*ВЫБРАННЫЙ ФРАГМЕНТ*

........

Дневники

Результат поиска для: "путешествия по миру"

Глава 16. Поездка в Дунгуан в Праздник красных фонарей.

     

Празднование Нового года по китайскому календарю всегда занимает пятнадцать дней – от новолуния до полнолуния. Конечно, такая градация в настоящее время возможна только в сельской местности, потому что все остальные дождаться полнолуния в гостях уже не могут – к этому времени начинают работать. Третья пятидневка завершается Праздником красных фонарей, который на деле совершенно не то, о чем вы подумали, а просто этакий фестиваль света – все вывешивают на улицу фонари, как символ полной Луны, и под эту праздничную иллюминацию теряют последние остатки рассудка, расстреливая оставшийся неиспользованным боезапас пиротехнических средств.

Мы тоже уже не могли дожидаться окончания праздника здесь, потому что надо было возвращаться в Пекин. Но сначала надо было добраться до Гуанчжоу, откуда мы собирались выехать в обратный путь тем же маршрутом. Билетов же до Гуанчжоу уже не было ни на какие виды транспорта, в праздничные дни проблема с билетами в Китае приобретает характер вселенской катастрофы, потому что весь Китай в эти дни поднимается с места и куда-нибудь едет.

........

*ИСХОДНЫЕ ДАННЫЕ*
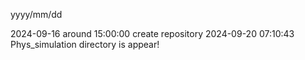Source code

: yyyy/mm/dd

2024-09-16 around 15:00:00 create repository
2024-09-20 07:10:43 Phys_simulation directory is appear!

........

*ЗАДАНИЕ*
Выведите фрагмент о поездке в Дунгуан целиком, дословно и без каких-либо изменений. Листинг для работы не понадобится.

*ОТВЕТ К ЗАДАНИЮ*
Дневники

Результат поиска для: "путешествия по миру"

Глава 16. Поездка в Дунгуан в Праздник красных фонарей.

     

Празднование Нового года по китайскому календарю всегда занимает пятнадцать дней – от новолуния до полнолуния. Конечно, такая градация в настоящее время возможна только в сельской местности, потому что все остальные дождаться полнолуния в гостях уже не могут – к этому времени начинают работать. Третья пятидневка завершается Праздником красных фонарей, который на деле совершенно не то, о чем вы подумали, а просто этакий фестиваль света – все вывешивают на улицу фонари, как символ полной Луны, и под эту праздничную иллюминацию теряют последние остатки рассудка, расстреливая оставшийся неиспользованным боезапас пиротехнических средств.

Мы тоже уже не могли дожидаться окончания праздника здесь, потому что надо было возвращаться в Пекин. Но сначала надо было добраться до Гуанчжоу, откуда мы собирались выехать в обратный путь тем же маршрутом. Билетов же до Гуанчжоу уже не было ни на какие виды транспорта, в праздничные дни проблема с билетами в Китае приобретает характер вселенской катастрофы, потому что весь Китай в эти дни поднимается с места и куда-нибудь едет.